Data records Block Start

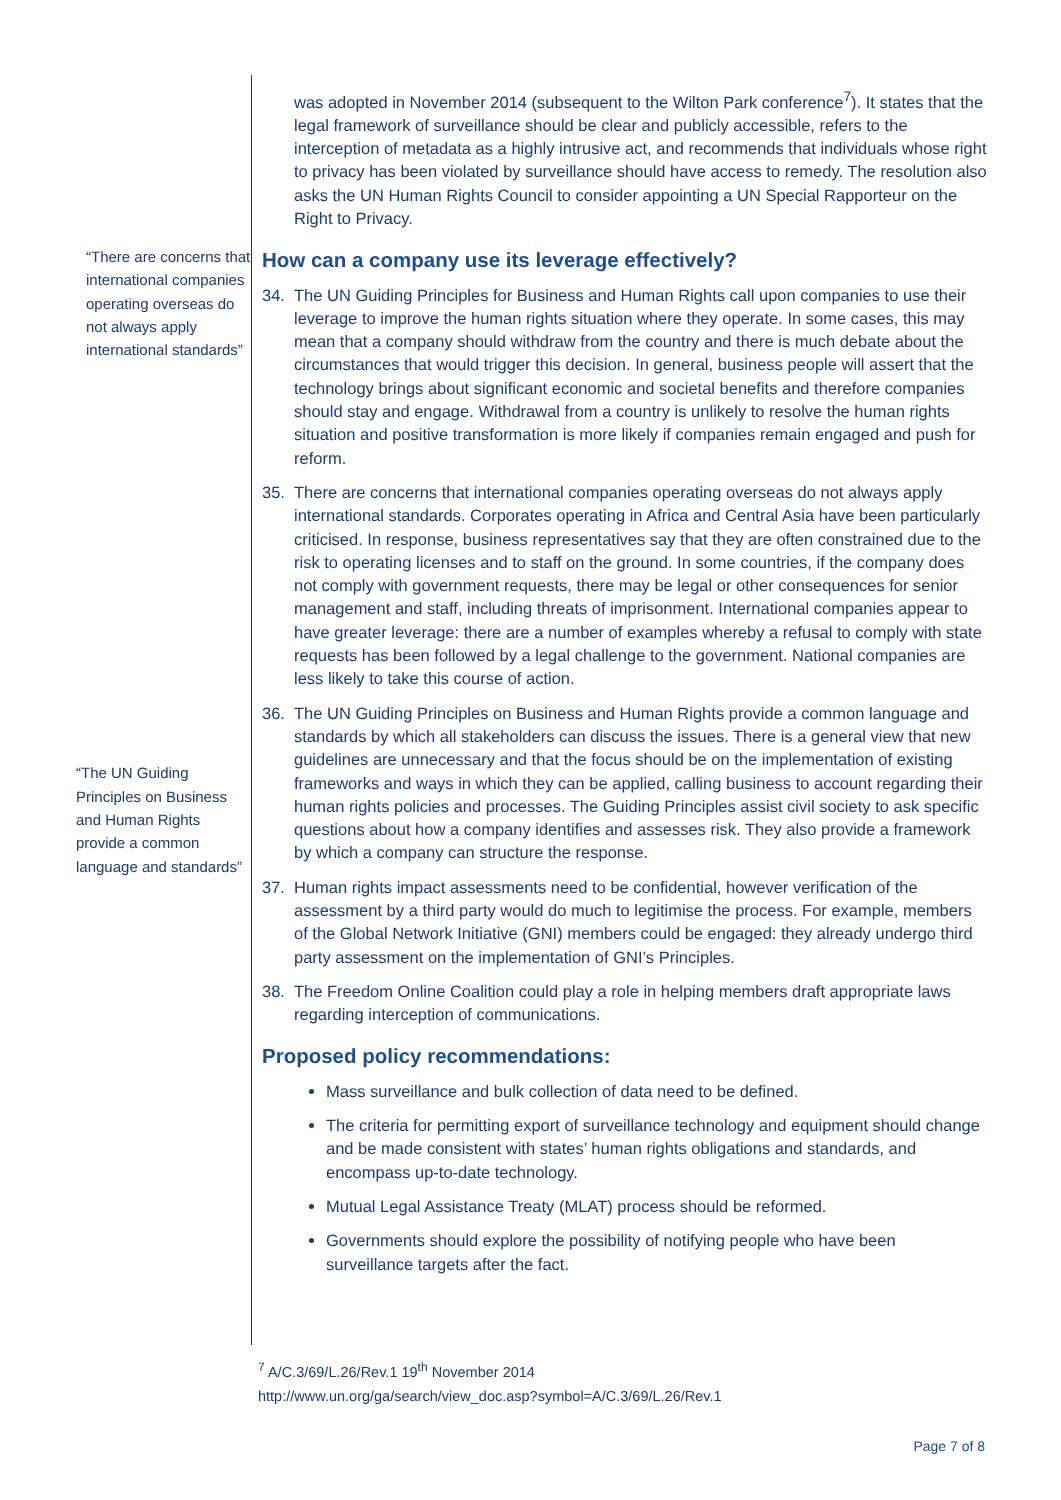“There are concerns that international companies operating overseas do not always apply international standards”
“The UN Guiding Principles on Business and Human Rights provide a common language and standards”
was adopted in November 2014 (subsequent to the Wilton Park conference<sup>7</sup>). It states that the legal framework of surveillance should be clear and publicly accessible, refers to the interception of metadata as a highly intrusive act, and recommends that individuals whose right to privacy has been violated by surveillance should have access to remedy. The resolution also asks the UN Human Rights Council to consider appointing a UN Special Rapporteur on the Right to Privacy.
How can a company use its leverage effectively?
34. The UN Guiding Principles for Business and Human Rights call upon companies to use their leverage to improve the human rights situation where they operate. In some cases, this may mean that a company should withdraw from the country and there is much debate about the circumstances that would trigger this decision. In general, business people will assert that the technology brings about significant economic and societal benefits and therefore companies should stay and engage. Withdrawal from a country is unlikely to resolve the human rights situation and positive transformation is more likely if companies remain engaged and push for reform.
35. There are concerns that international companies operating overseas do not always apply international standards. Corporates operating in Africa and Central Asia have been particularly criticised. In response, business representatives say that they are often constrained due to the risk to operating licenses and to staff on the ground. In some countries, if the company does not comply with government requests, there may be legal or other consequences for senior management and staff, including threats of imprisonment. International companies appear to have greater leverage: there are a number of examples whereby a refusal to comply with state requests has been followed by a legal challenge to the government. National companies are less likely to take this course of action.
36. The UN Guiding Principles on Business and Human Rights provide a common language and standards by which all stakeholders can discuss the issues. There is a general view that new guidelines are unnecessary and that the focus should be on the implementation of existing frameworks and ways in which they can be applied, calling business to account regarding their human rights policies and processes. The Guiding Principles assist civil society to ask specific questions about how a company identifies and assesses risk. They also provide a framework by which a company can structure the response.
37. Human rights impact assessments need to be confidential, however verification of the assessment by a third party would do much to legitimise the process. For example, members of the Global Network Initiative (GNI) members could be engaged: they already undergo third party assessment on the implementation of GNI’s Principles.
38. The Freedom Online Coalition could play a role in helping members draft appropriate laws regarding interception of communications.
Proposed policy recommendations:
Mass surveillance and bulk collection of data need to be defined.
The criteria for permitting export of surveillance technology and equipment should change and be made consistent with states’ human rights obligations and standards, and encompass up-to-date technology.
Mutual Legal Assistance Treaty (MLAT) process should be reformed.
Governments should explore the possibility of notifying people who have been surveillance targets after the fact.
<sup>7</sup> A/C.3/69/L.26/Rev.1 19<sup>th</sup> November 2014
http://www.un.org/ga/search/view_doc.asp?symbol=A/C.3/69/L.26/Rev.1
Page 7 of 8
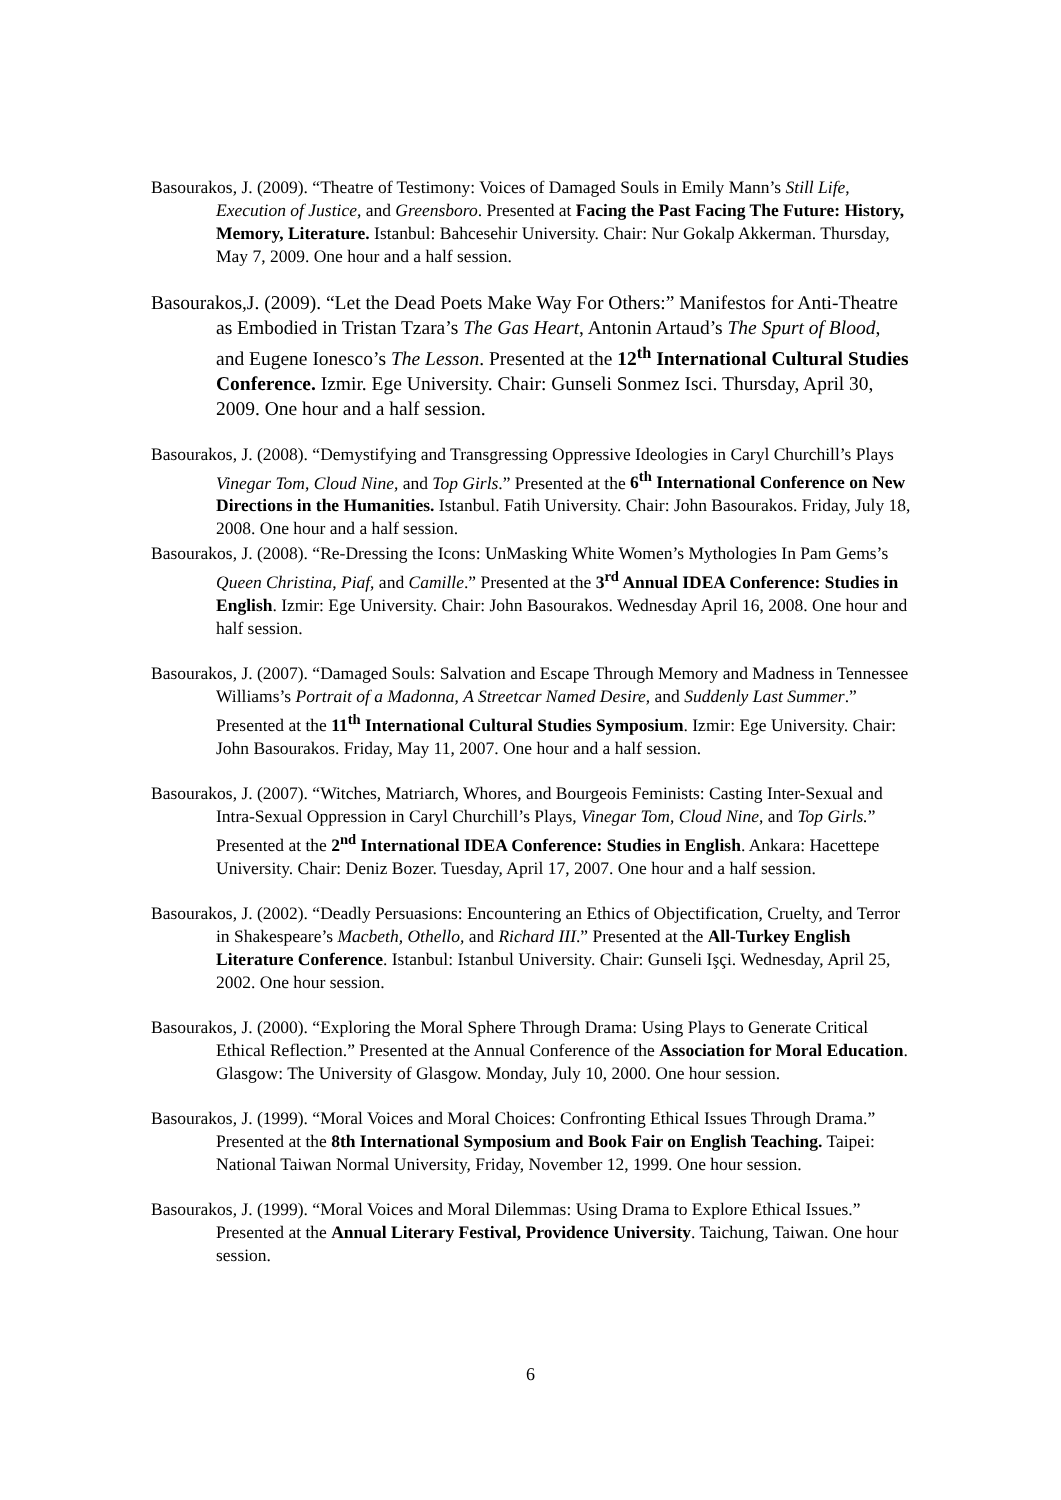Basourakos, J. (2009). “Theatre of Testimony: Voices of Damaged Souls in Emily Mann’s Still Life, Execution of Justice, and Greensboro. Presented at Facing the Past Facing The Future: History, Memory, Literature. Istanbul: Bahcesehir University. Chair: Nur Gokalp Akkerman. Thursday, May 7, 2009. One hour and a half session.
Basourakos,J. (2009). “Let the Dead Poets Make Way For Others:” Manifestos for Anti-Theatre as Embodied in Tristan Tzara’s The Gas Heart, Antonin Artaud’s The Spurt of Blood, and Eugene Ionesco’s The Lesson. Presented at the 12<sup>th</sup> International Cultural Studies Conference. Izmir. Ege University. Chair: Gunseli Sonmez Isci. Thursday, April 30, 2009. One hour and a half session.
Basourakos, J. (2008). “Demystifying and Transgressing Oppressive Ideologies in Caryl Churchill’s Plays Vinegar Tom, Cloud Nine, and Top Girls.” Presented at the 6<sup>th</sup> International Conference on New Directions in the Humanities. Istanbul. Fatih University. Chair: John Basourakos. Friday, July 18, 2008. One hour and a half session.
Basourakos, J. (2008). “Re-Dressing the Icons: UnMasking White Women’s Mythologies In Pam Gems’s Queen Christina, Piaf, and Camille.” Presented at the 3<sup>rd</sup> Annual IDEA Conference: Studies in English. Izmir: Ege University. Chair: John Basourakos. Wednesday April 16, 2008. One hour and half session.
Basourakos, J. (2007). “Damaged Souls: Salvation and Escape Through Memory and Madness in Tennessee Williams’s Portrait of a Madonna, A Streetcar Named Desire, and Suddenly Last Summer.” Presented at the 11<sup>th</sup> International Cultural Studies Symposium. Izmir: Ege University. Chair: John Basourakos. Friday, May 11, 2007. One hour and a half session.
Basourakos, J. (2007). “Witches, Matriarch, Whores, and Bourgeois Feminists: Casting Inter-Sexual and Intra-Sexual Oppression in Caryl Churchill’s Plays, Vinegar Tom, Cloud Nine, and Top Girls.” Presented at the 2<sup>nd</sup> International IDEA Conference: Studies in English. Ankara: Hacettepe University. Chair: Deniz Bozer. Tuesday, April 17, 2007. One hour and a half session.
Basourakos, J. (2002). “Deadly Persuasions: Encountering an Ethics of Objectification, Cruelty, and Terror in Shakespeare’s Macbeth, Othello, and Richard III.” Presented at the All-Turkey English Literature Conference. Istanbul: Istanbul University. Chair: Gunseli Işçi. Wednesday, April 25, 2002. One hour session.
Basourakos, J. (2000). “Exploring the Moral Sphere Through Drama: Using Plays to Generate Critical Ethical Reflection.” Presented at the Annual Conference of the Association for Moral Education. Glasgow: The University of Glasgow. Monday, July 10, 2000. One hour session.
Basourakos, J. (1999). “Moral Voices and Moral Choices: Confronting Ethical Issues Through Drama.” Presented at the 8th International Symposium and Book Fair on English Teaching. Taipei: National Taiwan Normal University, Friday, November 12, 1999. One hour session.
Basourakos, J. (1999). “Moral Voices and Moral Dilemmas: Using Drama to Explore Ethical Issues.” Presented at the Annual Literary Festival, Providence University. Taichung, Taiwan. One hour session.
6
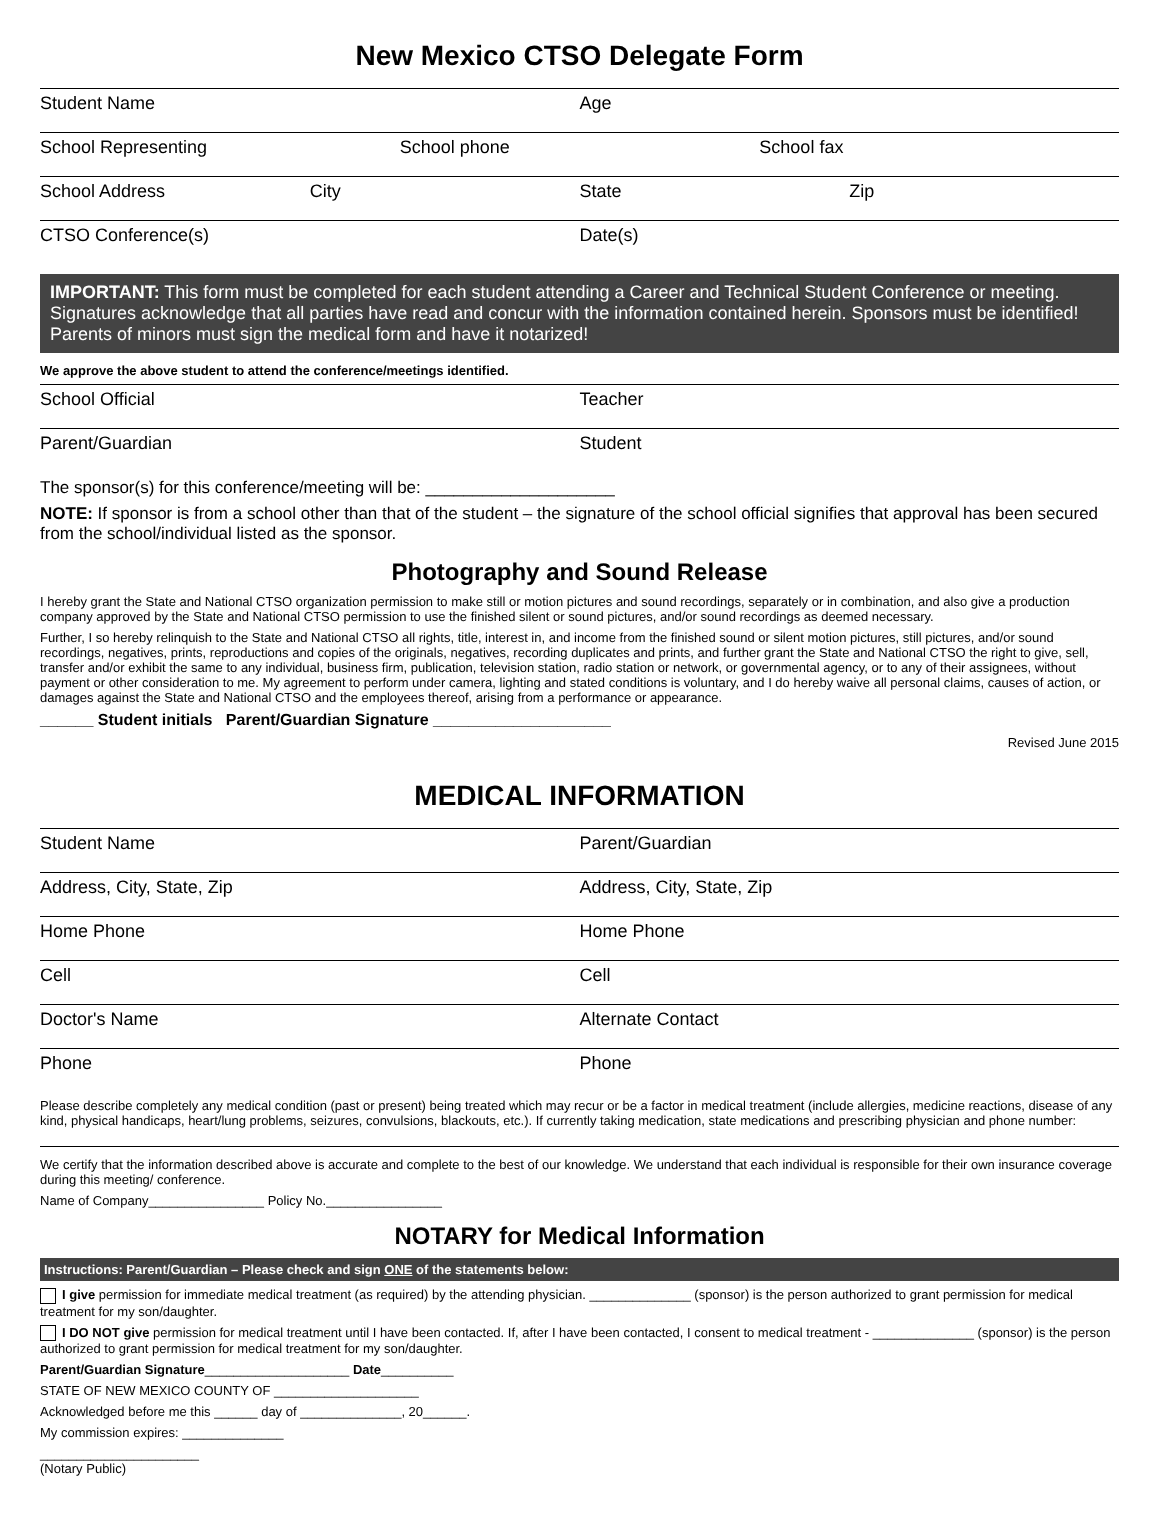New Mexico CTSO Delegate Form
Student Name Age
School Representing School phone School fax
School Address City State Zip
CTSO Conference(s) Date(s)
IMPORTANT: This form must be completed for each student attending a Career and Technical Student Conference or meeting. Signatures acknowledge that all parties have read and concur with the information contained herein. Sponsors must be identified! Parents of minors must sign the medical form and have it notarized!
We approve the above student to attend the conference/meetings identified.
School Official Teacher
Parent/Guardian Student
The sponsor(s) for this conference/meeting will be: ____________________
NOTE: If sponsor is from a school other than that of the student – the signature of the school official signifies that approval has been secured from the school/individual listed as the sponsor.
Photography and Sound Release
I hereby grant the State and National CTSO organization permission to make still or motion pictures and sound recordings, separately or in combination, and also give a production company approved by the State and National CTSO permission to use the finished silent or sound pictures, and/or sound recordings as deemed necessary.
Further, I so hereby relinquish to the State and National CTSO all rights, title, interest in, and income from the finished sound or silent motion pictures, still pictures, and/or sound recordings, negatives, prints, reproductions and copies of the originals, negatives, recording duplicates and prints, and further grant the State and National CTSO the right to give, sell, transfer and/or exhibit the same to any individual, business firm, publication, television station, radio station or network, or governmental agency, or to any of their assignees, without payment or other consideration to me. My agreement to perform under camera, lighting and stated conditions is voluntary, and I do hereby waive all personal claims, causes of action, or damages against the State and National CTSO and the employees thereof, arising from a performance or appearance.
______ Student initials Parent/Guardian Signature ____________________
Revised June 2015
MEDICAL INFORMATION
Student Name Parent/Guardian
Address, City, State, Zip Address, City, State, Zip
Home Phone Home Phone
Cell Cell
Doctor's Name Alternate Contact
Phone Phone
Please describe completely any medical condition (past or present) being treated which may recur or be a factor in medical treatment (include allergies, medicine reactions, disease of any kind, physical handicaps, heart/lung problems, seizures, convulsions, blackouts, etc.). If currently taking medication, state medications and prescribing physician and phone number:
We certify that the information described above is accurate and complete to the best of our knowledge. We understand that each individual is responsible for their own insurance coverage during this meeting/ conference.
Name of Company________________ Policy No.________________
NOTARY for Medical Information
Instructions: Parent/Guardian – Please check and sign ONE of the statements below:
I give permission for immediate medical treatment (as required) by the attending physician. ______________ (sponsor) is the person authorized to grant permission for medical treatment for my son/daughter.
I DO NOT give permission for medical treatment until I have been contacted. If, after I have been contacted, I consent to medical treatment - ______________ (sponsor) is the person authorized to grant permission for medical treatment for my son/daughter.
Parent/Guardian Signature____________________ Date__________
STATE OF NEW MEXICO COUNTY OF ____________________
Acknowledged before me this ______ day of ______________, 20______.
My commission expires: ______________
______________________
(Notary Public)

Data records Block End

What to work on:
Please copy the lines in the records above between the one holding "We approve the" and the one holding "The sponsor(s) for", inclusive, exactly and with no other line.

Output of the exercise:
We approve the above student to attend the conference/meetings identified.
School Official Teacher
Parent/Guardian Student
The sponsor(s) for this conference/meeting will be: ____________________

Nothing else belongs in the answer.